Last week, the NTSB said the metallurgists have already found “features consistent with fatigue cracking” at a point next to the central bore of the disk. This crack was initiated at a point in the metal that differs from the composition of the material around it, referred to as an “inclusion” or flaw in the metal.

“Ongoing metallurgical examinations of the disk will focus on detailed characterization of the inclusion and the fracture surfaces,” the NTSB said.

Such a flaw could have originated in tiny impurities in the bar of metal from which the parts were made almost two decades ago, or it may have been introduced during the forging or machining processes.

Metals supplied for critical aerospace use are typically melted and resolidified twice to get rid of impurities. The process is meticulously recorded so that, for every part in the engine, GE knows exactly where the metal came from and when it was produced.

Likewise, every person with the smallest role in the manufacturing of any piece of the engine records and signs off on their work.

“The investigators will look at all aspects of making and machining the disks,” said Kennedy. “There’s a whole paper trail.”

Kennedy said last week that the company is “chasing down a very finite number of disks” made from the same billet of metal as the one that failed and has told airlines in a letter that only one such disk remains in an engine currently in operation.

Company investigators will inspect the disk in that engine for microscopic cracks and will likely widen their inspections to more engines as the hunt for a cause continues.
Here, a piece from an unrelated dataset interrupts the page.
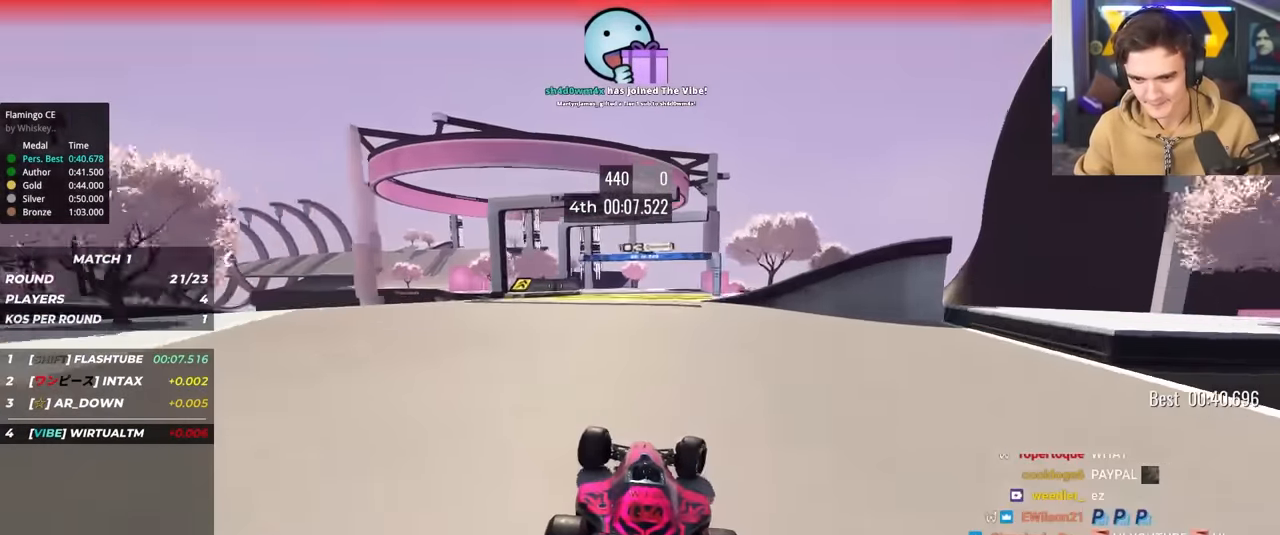
{"keys": ["left", "up"], "events": [[33, "right", "up"], [116, "left", "down"], [266, "left", "up"], [316, "left", "down"]]}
If any such cracks are found, the FAA will demand replacement of the disks and also review routine engine-maintenance practices to ensure such cracks are detected in future.

Scrutinizing blowouts

So how closely scrutinized are these engine blowouts, and how challenging will it be to find and fix the cause?

In 2010, GE redesigned and retrofitted a different part inside older CF6-50 series engines, after an NTSB urgent safety recommendation that followed four serious incidents overseas involving failure of that part.

For the CF6-80 engine models like the one in the Oct. 28 explosion, the FAA in 2009 ordered additional inspections of all critical rotating parts, including the two high-pressure turbine disks.

Until the Chicago incident, there had been no uncontained failures of the CF6-80 for a decade. During that time, the NTSB reports, there were seven other uncontained engine failures in the U.S., mostly less serious ruptures, in a variety of different engines.

But one was similar in its outcome to the Chicago incident: The explosion of a GE-90 engine on a British Airways 777 jet taking off in Las Vegas in September 2015 also ignited a fearsome fire after an aborted takeoff.

That was the first-ever uncontained failure of a GE-90 engine, and so likewise spurred a deep investigation.

Yet GE’s Kennedy said that despite intense scrutiny of a widening circle of similar GE-90 engines, investigators have not been able to find a related issue in any other engine. More than a year later, the root cause of the Las Vegas blowup remains a mystery.